Julian Kuerti

Julian Kuerti

One of the most significant conducting talents to emerge in recent years, Canadian conductor Julian Kuerti has quickly made a name for himself with his confident style, artistic integrity and passion for musical collaboration.  Kuerti has led numerous orchestras across North America including the Boston, Houston, Montreal, Toronto, Colorado and Utah symphonies, Los Angeles Philharmonic, National Arts Centre Orchestra, and this past April, a thrilling last-minute substitution with the Cincinnati Symphony that resulted in immediate re-engagements for Summer 2010 and Fall 2011.  The Cincinnati Enquirer critic wrote: “I’m not sure I’ve ever heard ‘The Pines of the Appian Way’ begin with such inner heat and mystery and build to a climax of such explosive power, with trumpets blazing from the balcony.  There was clearly chemistry happening onstage, and the musicians performed magnificently for him.”

In the 2010/11 season, Kuerti makes debuts with the Atlanta, Seattle, New Jersey, Vancouver, Rochester, Toledo and Quebec symphonies and Los Angeles and St. Paul chamber orchestras; returns to Utah Symphony and National Arts Centre Orchestra, and makes his New York City Opera debut at Lincoln Center on Oliver Knussen’s “Where the Wild Things Are.”

Highlights of his 2009/2010 season included concerts with the Boston, Montreal, Colorado and Utah symphony orchestras and National Arts Centre Orchestra at the 2010 Vancouver Cultural Olympiad.  He made debuts in Europe with the Orchestre Philharmonique du Luxembourg, Deutsches Symphonie-Orchester Berlin and Bochumer Symphoniker in Germany.  Previous engagements include the San Antonio, Winnipeg and Victoria symphonies, Calgary Philharmonic, Orquesta Sinfónica de Concepción in Chile and Berliner Symphoniker.

Having recently completed his post as assistant conductor to James Levine at the Boston Symphony, Kuerti made his BSO subscription debut in 2008 with Leon Fleischer as soloist.  He returned to the BSO podium on two last-minute occasions that year: one for an ailing Levine with Peter Serkin and another for an indisposed Rozhdestvensky with Lynn Harrell.  The Boston Globe lauded him on all three instances, writing the third time that “Kuerti rose to the occasion and pulled off a triumphant concert.  This was easily his finest hour – or two-and-a-half – with the orchestra thus far.”  In 2009, in addition to a Tanglewood performance with Yo-Yo Ma, Kuerti returned to the BSO for three programs in one month; substituting in for part of James Levine’s all-Beethoven cycle, he conducted the Third and Fourth symphonies, and he also led an all-Russian program.  His tenure as assistant conductor culminated in 2010 on a Ligeti, Shostakovich and Tchaikovsky program, which The Boston Globe exclaimed “was a marvelous performance.”

Kuerti was born in Toronto into one of Canada’s most distinguished musical families; his father is famed pianist Anton Kuerti.  He began his instrumental training on the violin, studying with some of Canada’s finest teachers.  While completing an honors degree in engineering and physics at the University of Toronto, Kuerti kept up the violin, performing as concertmaster and soloist with various Canadian orchestras.  After taking a year off and touring Brazil with Kahana, a Toronto-based world-music band, Kuerti began his conducting studies in the year 2000 at the University of Toronto.  That summer he was accepted as a student at the renowned Pierre Monteux School for Conductors in Maine, where he studied for two years with Michael Jinbo and Claude Monteux.

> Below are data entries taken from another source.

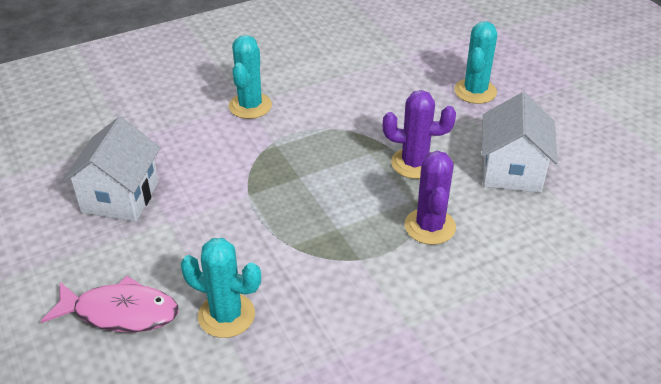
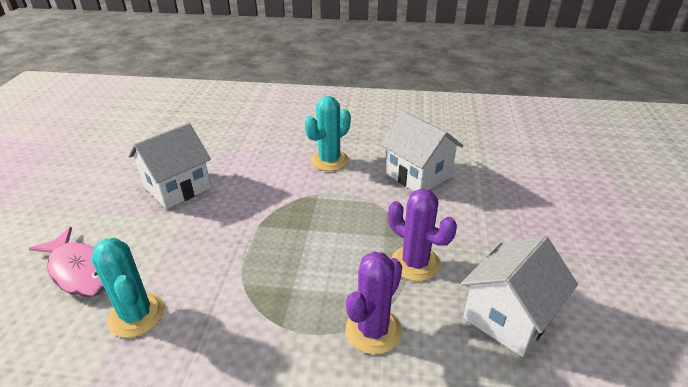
camera: 35 degrees right, 5 degrees down
turquoise cactus [454,21,497,104] -> none
none -> white house [381,111,463,191]

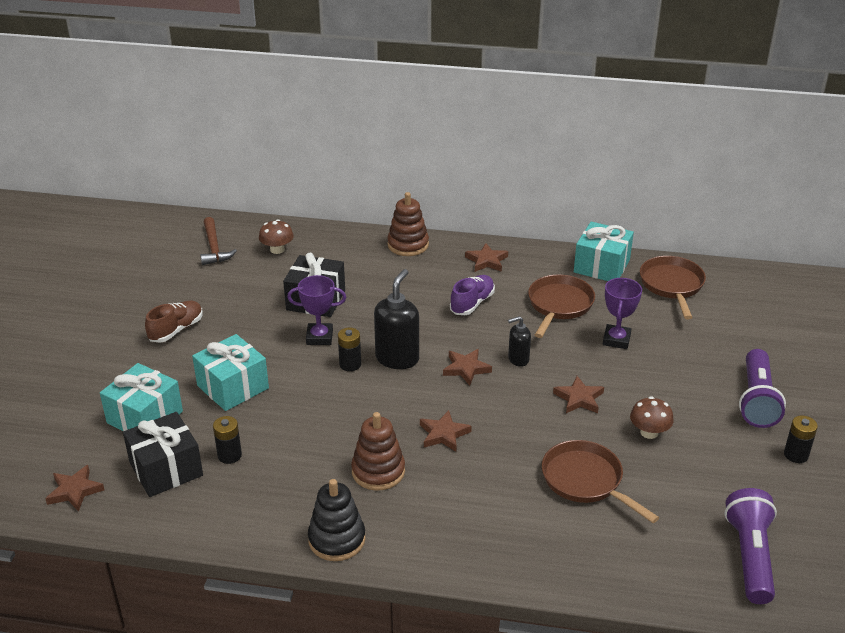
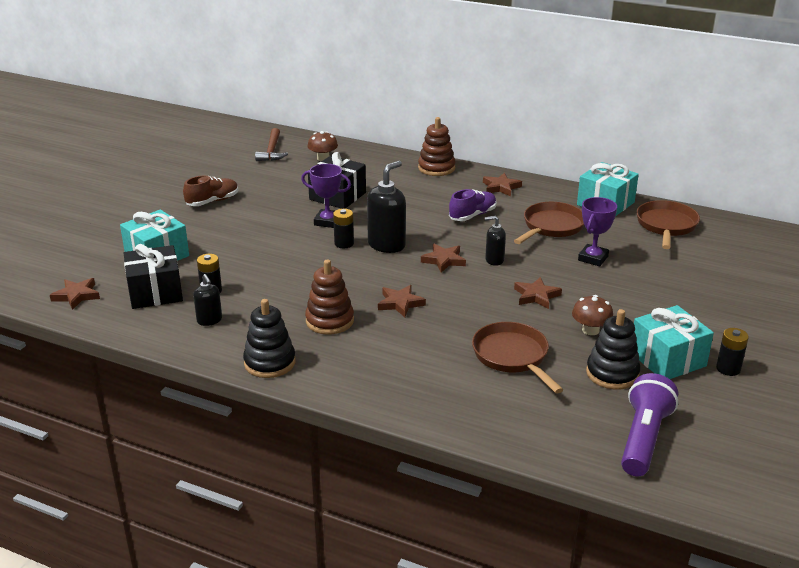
camera: 15 degrees right, 5 degrees down
turquoise gift [192,334,269,411] -> turquoise gift moved to [634,305,714,379]
purple flashlight [739,349,786,428] -> none
none -> black soap dispenser [193,274,222,326]
none -> black stacking toy [586,309,641,390]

Kuerti studied with David Zinman at the American Academy of Conducting at Aspen in 2004, and with acclaimed Finnish Maestro Jorma Panula at the NAC Conductors Programme in Ottawa.  In 2005, he was one of two conducting fellows at Tanglewood, where he had the opportunity to learn in masterclasses from James Levine, Kurt Masur, Stefan Asbury and Rafael Frühbeck de Burgos, performing with the TMC orchestra and fellows throughout the summer. That same year, Kuerti also finished his work with Lutz Köhler at the University of the Arts Berlin, whom he had studied with since 2001.

Kuerti served as assistant conductor to Ivan Fischer and the Budapest Festival Orchestra during the 2006/07 season, which he led in performances of Viktor Ullmann’s opera “Der Kaiser von Atlantis” the following season. From 2005 to 2008, he was founding artistic director and principal conductor of Berlin’s Solistenensemble Kaleidoskop, with whom he recorded the album “When We Were Trees” by Italian cellist and composer Giovanni Sollima for Sony/BMG.  Kuerti conducted the Boston Symphony Chamber Players in music by Golijov and Foss on “Plain Song, Fantastic Dances,” released in January 2011 on the BSO’s own label.